EDITORIAL | Confiança exagerada

Embora tenha ainda três dias, ou quatro, para fazer mais que os acertos finais do terno que usará na posse, o presidente Lula a rigor subirá – e pela terceira vez, feito que não tem precedentes – a rampa do Palácio do Planalto sem que possa dizer que levará debaixo do braço um projeto para os próximos quatro anos. Idealmente, não exatamente um projeto de governo, feito de acomodações e conveniências, mas sim um projeto de Estado, permanente, apontando aonde chegar e como chegar, evidentemente validado pela maioria dos brasileiros.
O que pode ser visto, ouvido ou percebido até agora, passa bem distante desse ideal. Se existem variações, com relação a práticas passadas, não será preconceituoso ou exagerado afirmar que são irrelevantes. Como se não houvesse, de parte da cúpula que está prestes a assumir o governo ou do grupo convocado para produzir uma espécie de rascunho do que serão os próximos quatro anos, a melhor compreensão dos problemas que estão pela frente, por certo fruto de erros que precisam ser corrigidos. Com relação às finanças, um dos pontos críticos, o balé político dos últimos meses ajudou a providenciar arranjos capazes de garantir socorro aos miseráveis e alguma margem extra para gastos que, se não pudessem ser realizados de pronto, implicariam na paralisação de alguns serviços essenciais.
Não se pode admitir que a ideia seja ir esticando esta corda enquanto for possível e é esta primeira constatação que nos leva a uma outra, que estamos ainda diante de um vazio de ideais, se não do medo de enxergar o problema e encará-lo. Curioso, no mínimo, tentar imaginar, como os gestores públicos que estão se preparando para assumir seus postos pretendem lidar com um caixa esvaziado mas que de alguma forma deve continuar sustentando um Estado gordo e pesado, ainda agora onerado pelos aumentos de vencimentos concedidos aos marajás da República mas que carrega junto um efeito cascata beneficiando, mais ou menos, a todos e todas.
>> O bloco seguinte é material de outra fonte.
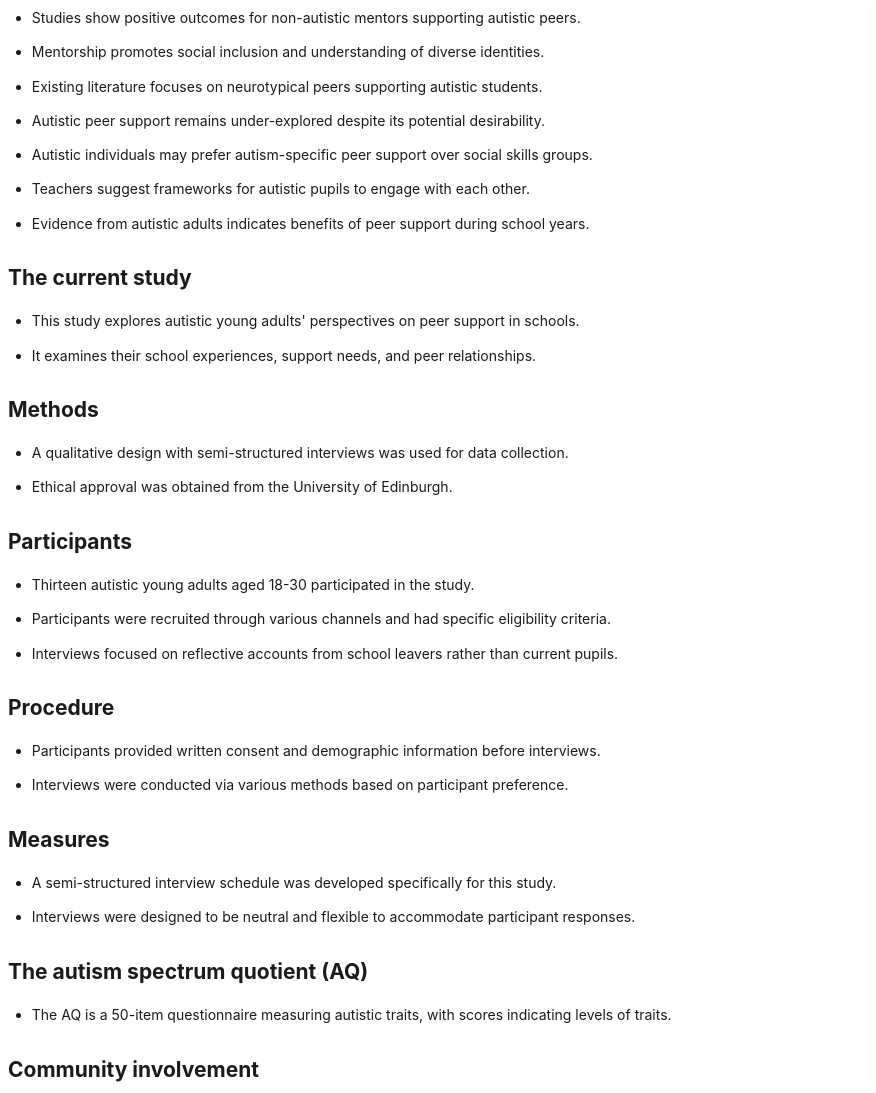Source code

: - Studies show positive outcomes for non-autistic mentors supporting autistic peers.
    
- Mentorship promotes social inclusion and understanding of diverse identities.
    
- Existing literature focuses on neurotypical peers supporting autistic students.
    
- Autistic peer support remains under-explored despite its potential desirability.
    
- Autistic individuals may prefer autism-specific peer support over social skills groups.
    
- Teachers suggest frameworks for autistic pupils to engage with each other.
    
- Evidence from autistic adults indicates benefits of peer support during school years.
    

## The current study

- This study explores autistic young adults' perspectives on peer support in schools.
    
- It examines their school experiences, support needs, and peer relationships.
    

## Methods

- A qualitative design with semi-structured interviews was used for data collection.
    
- Ethical approval was obtained from the University of Edinburgh.
    

## Participants

- Thirteen autistic young adults aged 18-30 participated in the study.
    
- Participants were recruited through various channels and had specific eligibility criteria.
    
- Interviews focused on reflective accounts from school leavers rather than current pupils.
    

## Procedure

- Participants provided written consent and demographic information before interviews.
    
- Interviews were conducted via various methods based on participant preference.
    

## Measures

- A semi-structured interview schedule was developed specifically for this study.
    
- Interviews were designed to be neutral and flexible to accommodate participant responses.
    

## The autism spectrum quotient (AQ)

- The AQ is a 50-item questionnaire measuring autistic traits, with scores indicating levels of traits.
    

## Community involvement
Ninguém explica, poucos tocam no assunto, mas o fato é que o buraco, de onde não há o que tirar, vai sendo cavado mais fundo.
Resumindo, o governo que chega não tem um projeto pronto e acabado, menos ainda alguma coisa que possa tirar das mangas. E como não pode também dizer que não sabia exatamente onde está se metendo, inclusive com relação aos maus humores que parecem inevitáveis, assusta também que não tenha dito em nenhum momento que cortar despesas, cortar para valer e a fundo, por exemplo, acabando com os “penduricalhos” que vêm do passado e passaram ilesos pelo governo que termina e que, somados, representam tanto a farra dos marajás quando parte substancial do desarranjo das contas públicas.